You are considered a resident CT state tax filer for the year if one or more of the below conditions are met:
- CT was your permanent legal residence for the entire tax year
- You maintained a permanent place of abode in CT during the entire tax year and spent a total of more than 183 days in CT during the tax year.
Please note, nonresidents for immigration purposes who meet either of the above conditions are considered CT residents for CT income tax purposes even if federal Form 1040NR-EZ or federal Form 1040NR is filed for federal income tax purposes.
Filing Your CT State Tax Return
CT Nonresident Tax Filers
If you are a CT nonresident or part-year resident for tax purposes, complete CT-1040NR/PY; this form is most often used by individuals who have lived and/or worked in multiple states or resided in CT for less than 183 days in that calendar year.
Options for filing your CT State Tax Return:
- Download the form(s) yourself and mail them in when completed. Remember to sign and date your forms and mail them to the address found at the bottom of the form. If you owe money, make your check payable to 'Commissioner of Revenue Services'.
- For further assistance filling out your CT state tax return, nonresident tax filers may use Sprintax for an additional fee.
CT Resident Tax Filers
If you are a CT resident for tax purposes, complete Form CT-1040.
Options for filing your CT State Tax Return:
- Download the form(s) yourself and fill them out. Remember to sign and date your forms and mail them to the address found at the bottom of the form. If you owe money, make your check payable to 'Commissioner of Revenue Services'.
- Use the Taxpayer Service Center (TSC) E-filing website if you filed CT state income taxes the previous tax year.
- For further assistance filling out your CT state tax return, purchase commercial tax preparation software for individual use (such as Turbo Tax or H&R Block).
Frequently Asked Questions About CT State Income Tax Filing
Do I Need to Report Treaty Income for CT Income Tax Filing?
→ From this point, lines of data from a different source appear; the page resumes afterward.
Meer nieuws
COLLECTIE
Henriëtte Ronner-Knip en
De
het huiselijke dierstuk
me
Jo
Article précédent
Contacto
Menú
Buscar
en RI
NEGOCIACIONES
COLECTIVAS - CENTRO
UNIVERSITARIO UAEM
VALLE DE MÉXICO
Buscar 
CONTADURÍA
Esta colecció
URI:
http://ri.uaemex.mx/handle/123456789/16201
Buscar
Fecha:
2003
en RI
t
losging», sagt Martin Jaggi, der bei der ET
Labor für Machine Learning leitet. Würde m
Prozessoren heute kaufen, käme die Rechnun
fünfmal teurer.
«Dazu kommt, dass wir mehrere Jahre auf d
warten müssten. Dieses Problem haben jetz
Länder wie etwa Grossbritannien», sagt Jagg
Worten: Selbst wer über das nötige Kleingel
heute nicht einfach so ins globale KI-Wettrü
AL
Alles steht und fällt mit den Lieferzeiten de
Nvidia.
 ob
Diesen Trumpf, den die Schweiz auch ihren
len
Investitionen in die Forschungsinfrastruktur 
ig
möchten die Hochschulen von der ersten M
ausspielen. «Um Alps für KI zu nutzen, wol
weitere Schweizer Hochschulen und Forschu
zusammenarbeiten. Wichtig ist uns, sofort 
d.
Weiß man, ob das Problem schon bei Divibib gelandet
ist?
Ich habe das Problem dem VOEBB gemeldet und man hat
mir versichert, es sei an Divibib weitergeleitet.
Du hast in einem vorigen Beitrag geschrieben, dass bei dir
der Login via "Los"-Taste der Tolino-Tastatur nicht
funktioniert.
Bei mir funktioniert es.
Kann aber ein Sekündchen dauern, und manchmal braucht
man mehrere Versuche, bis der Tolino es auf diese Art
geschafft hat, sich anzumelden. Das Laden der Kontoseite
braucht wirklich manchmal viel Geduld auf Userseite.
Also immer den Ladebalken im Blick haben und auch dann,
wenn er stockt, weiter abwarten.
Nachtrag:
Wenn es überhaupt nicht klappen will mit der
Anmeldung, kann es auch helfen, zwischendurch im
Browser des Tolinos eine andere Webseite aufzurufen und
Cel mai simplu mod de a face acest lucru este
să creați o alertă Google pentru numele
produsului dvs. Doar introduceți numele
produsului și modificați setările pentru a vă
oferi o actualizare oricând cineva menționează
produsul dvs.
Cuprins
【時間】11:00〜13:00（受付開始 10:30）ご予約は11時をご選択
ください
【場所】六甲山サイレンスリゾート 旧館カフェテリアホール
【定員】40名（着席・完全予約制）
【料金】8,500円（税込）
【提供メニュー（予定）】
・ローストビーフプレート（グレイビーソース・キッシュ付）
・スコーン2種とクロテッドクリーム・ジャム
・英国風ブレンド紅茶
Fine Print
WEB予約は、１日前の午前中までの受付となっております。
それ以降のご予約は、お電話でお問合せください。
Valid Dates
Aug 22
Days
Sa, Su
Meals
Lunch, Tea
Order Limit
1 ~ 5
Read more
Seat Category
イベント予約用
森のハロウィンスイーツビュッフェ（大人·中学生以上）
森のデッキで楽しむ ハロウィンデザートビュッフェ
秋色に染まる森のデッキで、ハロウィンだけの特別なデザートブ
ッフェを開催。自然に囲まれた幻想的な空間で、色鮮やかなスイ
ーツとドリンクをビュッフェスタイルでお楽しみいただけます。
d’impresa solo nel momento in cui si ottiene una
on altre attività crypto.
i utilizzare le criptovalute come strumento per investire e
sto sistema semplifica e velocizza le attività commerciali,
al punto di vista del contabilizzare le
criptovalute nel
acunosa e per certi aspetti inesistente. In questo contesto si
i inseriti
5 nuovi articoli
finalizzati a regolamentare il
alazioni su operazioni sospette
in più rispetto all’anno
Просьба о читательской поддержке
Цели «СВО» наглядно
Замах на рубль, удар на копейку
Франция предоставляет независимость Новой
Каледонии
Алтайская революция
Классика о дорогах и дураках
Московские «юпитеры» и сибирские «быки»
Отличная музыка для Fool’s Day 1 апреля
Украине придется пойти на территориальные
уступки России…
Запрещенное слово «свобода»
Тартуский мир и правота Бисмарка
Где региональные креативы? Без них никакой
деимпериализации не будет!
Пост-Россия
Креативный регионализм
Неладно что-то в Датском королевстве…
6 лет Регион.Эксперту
Federal income tax treaty provisions are not recognized for CT state income tax purposes. Any treaty income reported on your federal 1040NR or 1040NR-EZ must be added to your federal Adjusted Gross Income (AGI) on your CT-1040 (calculations are done on CT Schedule 1, line 38, write in tax treaty wages, then go to line 2 of CT-1040). For complete information, refer to Special Instructions for Nonresident Aliens.
Can I File Without a SSN/ITIN?
If you do not have a social security and have not received your ITIN by April 15, you can file your return without the ITIN by attaching a copy of the federal Form W-7. The CT Department of Revenue Services (DRS) will contact you upon receipt of your return. DRS will hold your return until you receive your ITIN and forward the information to them. If you fail to submit the information requested, the processing of your return will be delayed. Please refer to the CT Department of Revenue Services (DRS) page for more information on this topic.
Remember to keep copies of what you file each year (in case your return gets reviewed and there is a problem or if the CT Department of Revenue audits you in the future).
Where's My Refund?
If you have determined that you are due a refund for state income tax purposes, it will take the CT Department of Revenue Services some time to process your refund. If you submit your return(s) on or close to the filing deadline, it is not uncommon to have to wait several weeks (sometimes 10 to 12 weeks) before receiving your refund or a notice. You can check the status of your return with the CT Department of Revenue Services for your state refund.
Income Tax Filing With Other States
If you earned income in another state (for example, if you (as a student) had a paid summer internship in NY or if you (as a student or scholar) transferred from another U.S. institution in another state to Yale in the tax year), you may need to file an income tax return for the state in which you earned income. Each state has its own income tax regulations, forms, and definitions of tax status, so be sure to do your research. You will need to refer to the information from that particular state's Department of Revenue.